Le indagini, condotte dalle Fiamme Gialle del Comando Provinciale di Asti, fatto emergere l’esistenza di una struttura che organizzava e gestiva le pratiche funzionali al conferimento in trust di diritto statunitense di aeromobili e così agendo li avrebbe esentati, in concorso coi singoli beneficiari-utilizzatori, n. 17 velivoli immatricolati presso il registro aeronautico della F.A.A. (Federal Aviation Administration) dal pagamento dei diritti di confine per circa 2,5 milioni di €.

ma gli aeromobili venivano dissequestrati nel giugno del 2021 a seguito di accoglimento da parte del Tribunale del Riesame del ricorso proposto dalle difese degli indagati.

Nel gennaio del 2022 la suprema Corte di Cassazione, accogliendo il ricorso presentato dalla Procura della Repubblica di Asti, riconosceva, in sostanza, che sussisteva il fumus del reato di contrabbando e perciò rimetteva la questione al Tribunale del Riesame di Asti.

Qualche giorno fa, il Tribunale di Asti confermava l’originario decreto di sequestro preventivo emesso nel 2021 dal G.I.P. e la Guardia di Finanza di Asti provvedeva ad apporre nuovamente il vincolo cautelare sui velivoli oggetto del presunto contrabbando.

L’operazione è stata avviata stamane dai militari del Comando Provinciale di Asti (che sta operando con la collaborazione di altri Reparti del Corpo di Bolzano, Terni, Foligno (PG) e Vittoria (RG)) ed ha interessato il territorio delle province di Genova, Milano, Bolzano, Cremona, Padova, Ravenna, Massa Carrara, Reggio Emilia, Terni, Perugia, Ragusa.

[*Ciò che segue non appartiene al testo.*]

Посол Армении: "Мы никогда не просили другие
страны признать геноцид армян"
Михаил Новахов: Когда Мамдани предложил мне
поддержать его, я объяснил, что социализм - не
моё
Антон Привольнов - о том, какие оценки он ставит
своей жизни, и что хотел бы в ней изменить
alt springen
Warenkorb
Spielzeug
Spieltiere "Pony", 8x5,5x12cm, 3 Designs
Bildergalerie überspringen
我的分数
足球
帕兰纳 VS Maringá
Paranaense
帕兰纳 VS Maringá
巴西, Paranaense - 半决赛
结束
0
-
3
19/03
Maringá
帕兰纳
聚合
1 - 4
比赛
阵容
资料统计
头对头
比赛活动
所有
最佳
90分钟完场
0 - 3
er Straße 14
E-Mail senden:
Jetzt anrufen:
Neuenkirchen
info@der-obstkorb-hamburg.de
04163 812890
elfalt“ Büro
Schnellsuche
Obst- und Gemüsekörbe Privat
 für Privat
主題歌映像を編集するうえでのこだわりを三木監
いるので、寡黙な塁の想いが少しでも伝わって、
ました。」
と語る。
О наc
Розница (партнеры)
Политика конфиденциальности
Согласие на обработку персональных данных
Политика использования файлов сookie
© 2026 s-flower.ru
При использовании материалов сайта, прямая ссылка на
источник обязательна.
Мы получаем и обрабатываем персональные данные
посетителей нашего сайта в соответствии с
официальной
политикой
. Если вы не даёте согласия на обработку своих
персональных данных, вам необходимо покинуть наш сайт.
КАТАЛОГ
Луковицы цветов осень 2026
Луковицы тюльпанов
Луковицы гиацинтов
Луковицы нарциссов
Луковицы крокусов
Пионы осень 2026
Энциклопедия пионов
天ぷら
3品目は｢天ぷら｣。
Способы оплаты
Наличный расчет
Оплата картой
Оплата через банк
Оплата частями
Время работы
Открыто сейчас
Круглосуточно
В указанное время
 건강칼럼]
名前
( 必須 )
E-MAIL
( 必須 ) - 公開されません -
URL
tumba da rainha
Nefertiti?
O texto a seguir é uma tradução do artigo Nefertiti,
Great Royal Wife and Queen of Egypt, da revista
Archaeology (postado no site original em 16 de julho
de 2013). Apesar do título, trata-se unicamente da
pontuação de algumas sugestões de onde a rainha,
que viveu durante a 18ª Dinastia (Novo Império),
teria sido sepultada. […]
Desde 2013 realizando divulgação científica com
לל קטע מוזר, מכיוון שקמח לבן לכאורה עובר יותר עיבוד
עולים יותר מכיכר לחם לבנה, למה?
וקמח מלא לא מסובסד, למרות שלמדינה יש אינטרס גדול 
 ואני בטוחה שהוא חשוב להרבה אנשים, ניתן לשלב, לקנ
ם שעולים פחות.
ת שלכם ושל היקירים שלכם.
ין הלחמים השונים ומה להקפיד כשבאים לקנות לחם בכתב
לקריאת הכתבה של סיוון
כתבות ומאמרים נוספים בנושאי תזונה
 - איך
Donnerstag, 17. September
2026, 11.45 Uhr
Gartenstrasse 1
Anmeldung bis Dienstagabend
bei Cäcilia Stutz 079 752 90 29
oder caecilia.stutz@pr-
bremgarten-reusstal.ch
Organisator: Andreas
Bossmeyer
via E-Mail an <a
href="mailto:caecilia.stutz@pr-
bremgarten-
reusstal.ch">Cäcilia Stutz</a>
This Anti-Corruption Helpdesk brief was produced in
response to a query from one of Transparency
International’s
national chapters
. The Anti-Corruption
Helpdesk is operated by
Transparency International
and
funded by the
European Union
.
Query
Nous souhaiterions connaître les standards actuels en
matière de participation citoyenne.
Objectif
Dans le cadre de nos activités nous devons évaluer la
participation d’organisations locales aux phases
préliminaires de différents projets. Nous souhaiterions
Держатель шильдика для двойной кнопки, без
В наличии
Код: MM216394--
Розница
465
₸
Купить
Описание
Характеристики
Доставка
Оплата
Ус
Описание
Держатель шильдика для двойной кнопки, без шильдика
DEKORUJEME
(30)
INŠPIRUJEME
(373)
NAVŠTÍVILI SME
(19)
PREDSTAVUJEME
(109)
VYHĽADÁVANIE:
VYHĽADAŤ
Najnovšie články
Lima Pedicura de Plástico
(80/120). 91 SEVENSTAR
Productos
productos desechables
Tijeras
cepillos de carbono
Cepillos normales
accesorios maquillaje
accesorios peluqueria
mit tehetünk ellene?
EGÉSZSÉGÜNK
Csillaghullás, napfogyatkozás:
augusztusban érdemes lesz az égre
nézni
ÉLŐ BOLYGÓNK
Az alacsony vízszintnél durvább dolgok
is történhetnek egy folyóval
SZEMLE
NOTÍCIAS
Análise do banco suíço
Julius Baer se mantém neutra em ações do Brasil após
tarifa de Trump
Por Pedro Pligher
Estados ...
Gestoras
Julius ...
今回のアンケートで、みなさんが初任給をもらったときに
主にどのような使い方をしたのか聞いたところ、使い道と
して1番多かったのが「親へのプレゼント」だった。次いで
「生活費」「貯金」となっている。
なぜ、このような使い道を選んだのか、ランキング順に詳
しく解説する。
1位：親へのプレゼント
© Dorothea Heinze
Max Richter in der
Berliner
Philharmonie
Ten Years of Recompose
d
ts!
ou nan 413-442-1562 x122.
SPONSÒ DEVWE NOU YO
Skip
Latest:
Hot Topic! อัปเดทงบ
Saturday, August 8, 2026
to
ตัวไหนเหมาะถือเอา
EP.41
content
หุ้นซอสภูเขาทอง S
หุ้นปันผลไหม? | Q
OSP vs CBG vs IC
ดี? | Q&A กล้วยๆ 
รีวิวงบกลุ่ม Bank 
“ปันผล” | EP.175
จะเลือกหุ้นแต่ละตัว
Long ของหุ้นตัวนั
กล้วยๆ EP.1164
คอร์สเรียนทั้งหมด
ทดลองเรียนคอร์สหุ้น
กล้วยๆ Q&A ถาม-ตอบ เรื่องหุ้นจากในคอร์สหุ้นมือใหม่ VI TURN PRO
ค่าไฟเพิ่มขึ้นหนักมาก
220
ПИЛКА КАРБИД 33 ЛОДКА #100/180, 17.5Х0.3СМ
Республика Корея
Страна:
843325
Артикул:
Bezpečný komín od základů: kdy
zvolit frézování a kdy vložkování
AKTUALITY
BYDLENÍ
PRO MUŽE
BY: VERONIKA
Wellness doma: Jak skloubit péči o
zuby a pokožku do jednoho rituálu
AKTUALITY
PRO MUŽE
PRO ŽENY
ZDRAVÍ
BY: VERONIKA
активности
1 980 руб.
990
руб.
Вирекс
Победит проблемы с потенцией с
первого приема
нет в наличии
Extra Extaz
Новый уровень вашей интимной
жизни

Fatte salve le successive valutazioni di merito, l’esecuzione di tale attività di polizia giudiziaria e di polizia economico-finanziaria conferma il costante impegno della Guardia di Finanza al contrasto delle frodi in materia doganale e fiscale, con il continuo coordinamento dell’Autorità Giudiziaria, per la tutela del bilancio dell’UE e dello Stato mediante il presidio del sistema economico e finanziario a beneficio della collettività.(fonte Guardia di Finanza).